It's funny how those who complain the loudest always seem to engage in the very type of behavior they criticize.
Roughly a dozen years ago, in one of the many asinine moves that stripped WCW of credibility and viewership, actor/comedian David Arquette somehow found himself wearing the WCW World title. Perhaps the only person more critical of the decision than me at the time was Bret Hart, who used his column in the Calgary Sun to vent long and hard about the insult Arquette's "title reign" represented to all the workers, past and present, who had busted their butts on the indie level and overseas fighting to build a career, but were never given a chance, fairly or otherwise, to wear a belt.

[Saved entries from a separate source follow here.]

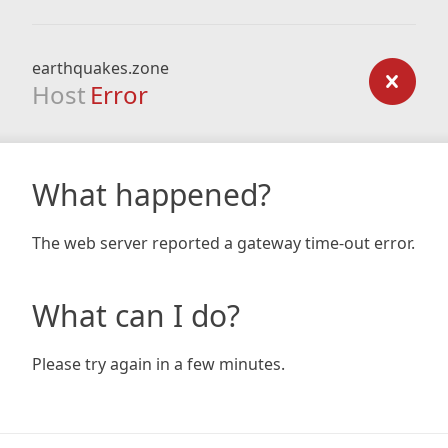
earthquakes.zone
Host
Error
What happened?
The web server reported a gateway time-out error.
What can I do?
Please try again in a few minutes.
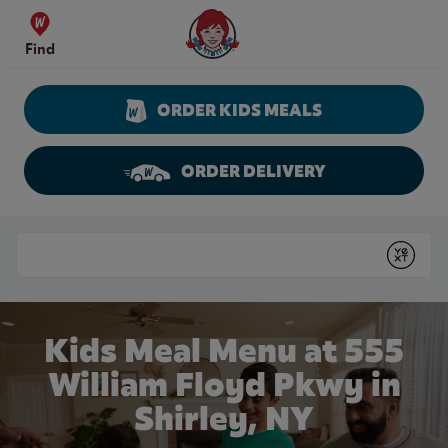
Skip to content
Wendy's Website Home
Find
ORDER KIDS MEALS
ORDER DELIVERY
Return to Nav
Conduct a search
Submit
Kids Meal Menu at 555
William Floyd Pkwy in
Shirley, NY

Indeed, Hart climbed on his soapbox and sang his displeaure from the mountaintops ... and I was right there with him voicing mine in the pages of PWI, Inside Wrestling, The Wrestler, and several now-defunct magazines. As a fan I was appalled, and I could only imagine how somebody who took professional wrestling as seriously as Bret Hart did felt about it all. It was a slap in the face to the industry and the hard-working people in it.
However, Bret Hart's brand new U.S. championship win over the Miz on Raw is not far behind it. Not only was it sad to see Bret, who, for all intents and purposes, can no longer even wrestle a full match, take the belt from a young-up-and-comer like The Miz, in one of the most convoluted bouts of all-time, it was insulting to see him celebrate in the ring with The Hart Dynasty as if it were a meaningful accomplishment.
Clearly, WWE wanted to fete "The Hitman" in his "final" WWE appearance, especially since it occured in Canada, and I'm all for restoring some of the good will that went up in smoke over the past 13 years between he and WWE. But the feelgood story of his return has gone on too long when they use a major secondary title to do it.
It was shocking, at least to me, that Bret, who has campaigned so strongly and loudly for preserving the heritage and integrity of the sport would even agree to accept a title match, much less the title belt itself. Celebrating Hart's involement in the business it fine, but they undercut The Miz at the same time.